Changing world, changing business models
Another scenario is changing business models, such as when music ceased to be consumed solely live or in hard copy recordings and became an online service. The decades-old co-existence of the Beatles’ APPLE label with the computer company APPLE fell apart when, through neither’s, fault their areas of operation converged.
Finally, the world itself can change. Many existing IP licences, including co-existence agreements, have been drafted to cover the territory of the European Union. But in March 2019, the shape of that territory will change, as the United Kingdom departs. An agreement framed on the assumption that the UK would always be within may suddenly leave the parties exposed to disputes as they scramble to supplement their EU rights with UK registrations, and agreements based on the latter with new national-only arrangements.
What does this mean for pan-European protection strategies?
If your business is expanding into new territories, rather than waiting for a challenge to be brought, it is a good idea to monitor any existing trade marks and applications in those territories that may be considered similar to yours. Reaching a co-existence agreement can provide certainty not just in the immediate term, but if well-drafted, will help both parties to understand what they can and cannot do as markets, technologies and other factors change. However, an agreement may introduce constraints on a business which, in the longer term, may cause issues. It is equally important to think how an agreement designed to solve today’s problems might itself give rise to problems tomorrow.
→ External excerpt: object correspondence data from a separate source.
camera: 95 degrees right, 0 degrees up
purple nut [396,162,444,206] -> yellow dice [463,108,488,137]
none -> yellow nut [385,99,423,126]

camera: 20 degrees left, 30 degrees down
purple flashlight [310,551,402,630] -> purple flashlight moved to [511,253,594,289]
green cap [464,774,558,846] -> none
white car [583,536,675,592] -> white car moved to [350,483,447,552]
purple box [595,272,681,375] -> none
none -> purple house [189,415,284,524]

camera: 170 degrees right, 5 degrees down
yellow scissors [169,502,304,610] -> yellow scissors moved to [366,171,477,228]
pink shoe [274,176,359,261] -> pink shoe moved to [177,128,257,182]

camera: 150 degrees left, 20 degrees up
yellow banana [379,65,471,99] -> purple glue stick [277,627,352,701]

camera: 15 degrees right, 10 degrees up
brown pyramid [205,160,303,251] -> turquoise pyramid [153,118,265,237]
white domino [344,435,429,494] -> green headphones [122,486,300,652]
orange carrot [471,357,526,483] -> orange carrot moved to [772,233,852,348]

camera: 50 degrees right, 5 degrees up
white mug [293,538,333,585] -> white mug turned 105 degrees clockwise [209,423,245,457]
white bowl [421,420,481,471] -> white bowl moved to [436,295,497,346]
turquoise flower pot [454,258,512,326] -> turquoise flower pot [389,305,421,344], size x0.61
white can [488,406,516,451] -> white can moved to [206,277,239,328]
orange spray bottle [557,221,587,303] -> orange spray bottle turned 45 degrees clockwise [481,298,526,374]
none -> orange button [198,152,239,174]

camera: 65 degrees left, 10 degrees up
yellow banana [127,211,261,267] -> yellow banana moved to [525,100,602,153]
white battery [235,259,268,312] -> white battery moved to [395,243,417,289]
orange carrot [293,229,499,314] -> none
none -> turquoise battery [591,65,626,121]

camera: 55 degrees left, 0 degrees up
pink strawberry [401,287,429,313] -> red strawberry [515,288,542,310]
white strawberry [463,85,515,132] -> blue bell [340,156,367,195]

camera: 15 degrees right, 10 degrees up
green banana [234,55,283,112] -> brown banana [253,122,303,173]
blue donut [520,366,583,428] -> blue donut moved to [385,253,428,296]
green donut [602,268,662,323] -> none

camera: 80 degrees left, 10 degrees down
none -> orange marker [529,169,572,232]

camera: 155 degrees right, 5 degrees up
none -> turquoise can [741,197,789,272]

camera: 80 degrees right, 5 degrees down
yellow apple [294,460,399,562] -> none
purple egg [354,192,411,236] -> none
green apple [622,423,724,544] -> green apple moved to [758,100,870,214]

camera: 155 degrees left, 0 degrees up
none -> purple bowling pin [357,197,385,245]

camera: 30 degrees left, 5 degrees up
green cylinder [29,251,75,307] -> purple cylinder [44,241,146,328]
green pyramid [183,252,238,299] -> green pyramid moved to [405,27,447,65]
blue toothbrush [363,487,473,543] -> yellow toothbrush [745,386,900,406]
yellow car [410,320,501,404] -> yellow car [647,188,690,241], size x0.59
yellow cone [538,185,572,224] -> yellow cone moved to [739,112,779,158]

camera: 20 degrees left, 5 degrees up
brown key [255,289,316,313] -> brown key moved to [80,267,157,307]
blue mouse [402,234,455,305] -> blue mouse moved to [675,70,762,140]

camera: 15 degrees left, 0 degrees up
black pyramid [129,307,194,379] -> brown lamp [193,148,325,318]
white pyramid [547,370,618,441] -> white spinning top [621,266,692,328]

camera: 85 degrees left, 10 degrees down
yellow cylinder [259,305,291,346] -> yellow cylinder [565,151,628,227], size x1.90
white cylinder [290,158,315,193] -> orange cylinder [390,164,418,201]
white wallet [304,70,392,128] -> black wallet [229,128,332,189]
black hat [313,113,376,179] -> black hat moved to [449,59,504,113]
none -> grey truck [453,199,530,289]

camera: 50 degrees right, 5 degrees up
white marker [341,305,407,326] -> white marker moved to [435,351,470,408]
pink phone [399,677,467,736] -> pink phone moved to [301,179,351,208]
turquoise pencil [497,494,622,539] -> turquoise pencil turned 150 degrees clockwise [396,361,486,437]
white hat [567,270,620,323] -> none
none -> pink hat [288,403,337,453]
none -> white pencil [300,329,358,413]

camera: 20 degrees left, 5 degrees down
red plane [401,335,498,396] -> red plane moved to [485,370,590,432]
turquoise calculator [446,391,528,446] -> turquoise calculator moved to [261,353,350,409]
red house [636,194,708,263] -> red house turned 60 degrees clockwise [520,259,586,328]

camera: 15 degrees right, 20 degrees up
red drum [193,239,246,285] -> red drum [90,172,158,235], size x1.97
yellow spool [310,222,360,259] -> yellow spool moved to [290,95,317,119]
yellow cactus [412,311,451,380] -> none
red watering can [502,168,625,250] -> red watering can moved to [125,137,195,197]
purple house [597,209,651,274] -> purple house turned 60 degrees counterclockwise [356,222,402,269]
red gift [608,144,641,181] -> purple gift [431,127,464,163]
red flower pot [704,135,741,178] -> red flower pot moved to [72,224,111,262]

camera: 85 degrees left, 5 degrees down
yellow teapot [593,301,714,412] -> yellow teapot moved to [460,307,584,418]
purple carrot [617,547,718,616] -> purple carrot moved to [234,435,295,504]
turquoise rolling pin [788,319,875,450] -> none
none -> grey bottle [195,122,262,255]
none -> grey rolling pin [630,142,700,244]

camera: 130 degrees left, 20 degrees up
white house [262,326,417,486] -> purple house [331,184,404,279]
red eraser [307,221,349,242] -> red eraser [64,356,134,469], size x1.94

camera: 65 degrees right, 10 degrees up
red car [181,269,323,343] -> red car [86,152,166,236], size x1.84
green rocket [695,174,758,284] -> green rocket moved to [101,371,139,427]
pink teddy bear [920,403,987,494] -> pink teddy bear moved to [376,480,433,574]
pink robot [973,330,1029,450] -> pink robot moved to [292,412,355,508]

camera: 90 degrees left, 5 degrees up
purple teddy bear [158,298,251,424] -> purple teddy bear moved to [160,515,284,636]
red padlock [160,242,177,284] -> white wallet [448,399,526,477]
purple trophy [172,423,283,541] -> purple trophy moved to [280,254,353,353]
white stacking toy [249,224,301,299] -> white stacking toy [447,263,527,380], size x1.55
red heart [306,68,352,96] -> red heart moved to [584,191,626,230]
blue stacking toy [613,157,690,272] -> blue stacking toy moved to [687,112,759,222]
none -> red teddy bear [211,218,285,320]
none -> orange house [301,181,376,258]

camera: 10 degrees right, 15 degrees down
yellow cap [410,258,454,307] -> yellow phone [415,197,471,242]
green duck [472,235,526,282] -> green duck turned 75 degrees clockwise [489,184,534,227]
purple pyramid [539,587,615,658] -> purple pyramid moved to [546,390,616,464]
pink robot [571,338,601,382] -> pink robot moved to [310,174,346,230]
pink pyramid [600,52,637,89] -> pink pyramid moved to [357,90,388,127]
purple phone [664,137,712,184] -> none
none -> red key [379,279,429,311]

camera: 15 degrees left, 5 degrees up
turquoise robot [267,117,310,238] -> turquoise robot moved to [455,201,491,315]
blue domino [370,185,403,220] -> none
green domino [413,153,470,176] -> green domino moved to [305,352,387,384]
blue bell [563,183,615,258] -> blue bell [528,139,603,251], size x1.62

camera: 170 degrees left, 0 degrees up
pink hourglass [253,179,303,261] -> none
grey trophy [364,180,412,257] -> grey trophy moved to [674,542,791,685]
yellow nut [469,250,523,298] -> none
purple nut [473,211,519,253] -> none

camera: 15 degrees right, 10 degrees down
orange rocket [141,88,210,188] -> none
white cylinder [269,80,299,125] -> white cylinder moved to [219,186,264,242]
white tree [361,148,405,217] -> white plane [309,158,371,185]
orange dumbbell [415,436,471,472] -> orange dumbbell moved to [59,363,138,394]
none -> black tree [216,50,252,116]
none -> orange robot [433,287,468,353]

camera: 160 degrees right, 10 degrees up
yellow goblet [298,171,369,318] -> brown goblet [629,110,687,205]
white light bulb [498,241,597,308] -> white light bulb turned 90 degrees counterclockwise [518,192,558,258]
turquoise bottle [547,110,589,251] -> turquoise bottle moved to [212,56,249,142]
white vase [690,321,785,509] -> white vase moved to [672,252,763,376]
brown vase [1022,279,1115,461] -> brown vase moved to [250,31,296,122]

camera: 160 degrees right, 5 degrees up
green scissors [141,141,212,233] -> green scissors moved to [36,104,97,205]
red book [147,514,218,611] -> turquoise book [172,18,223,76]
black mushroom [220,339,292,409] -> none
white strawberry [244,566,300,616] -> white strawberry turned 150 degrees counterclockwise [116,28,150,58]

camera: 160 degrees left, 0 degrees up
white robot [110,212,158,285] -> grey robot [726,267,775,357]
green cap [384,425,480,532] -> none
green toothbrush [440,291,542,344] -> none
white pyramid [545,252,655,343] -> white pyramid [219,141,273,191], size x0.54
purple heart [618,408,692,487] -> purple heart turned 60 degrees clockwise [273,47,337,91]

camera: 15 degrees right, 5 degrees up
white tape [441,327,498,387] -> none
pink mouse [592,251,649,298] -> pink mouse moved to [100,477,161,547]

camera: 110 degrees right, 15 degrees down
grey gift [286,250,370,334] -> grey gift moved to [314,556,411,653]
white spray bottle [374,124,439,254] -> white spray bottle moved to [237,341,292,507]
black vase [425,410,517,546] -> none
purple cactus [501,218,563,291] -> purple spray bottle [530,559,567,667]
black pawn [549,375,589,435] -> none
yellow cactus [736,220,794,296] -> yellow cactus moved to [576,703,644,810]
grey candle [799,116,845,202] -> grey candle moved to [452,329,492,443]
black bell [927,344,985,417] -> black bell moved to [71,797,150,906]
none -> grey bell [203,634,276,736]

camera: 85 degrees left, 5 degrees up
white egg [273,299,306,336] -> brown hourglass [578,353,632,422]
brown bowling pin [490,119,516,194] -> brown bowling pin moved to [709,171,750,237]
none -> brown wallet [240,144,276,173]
But assuming that agreement is the way forward, even within the EU there are some subtle, and some not-so-subtle, differences in how national laws treat co-existence agreements, or indeed honest concurrent use without an agreement. Co-existence is an alluringly simple concept; putting it into practice needs a thorough understanding of both the commercial and the legal environments in which the agreement needs to operate. And once the ink is dry, perpetual vigilance.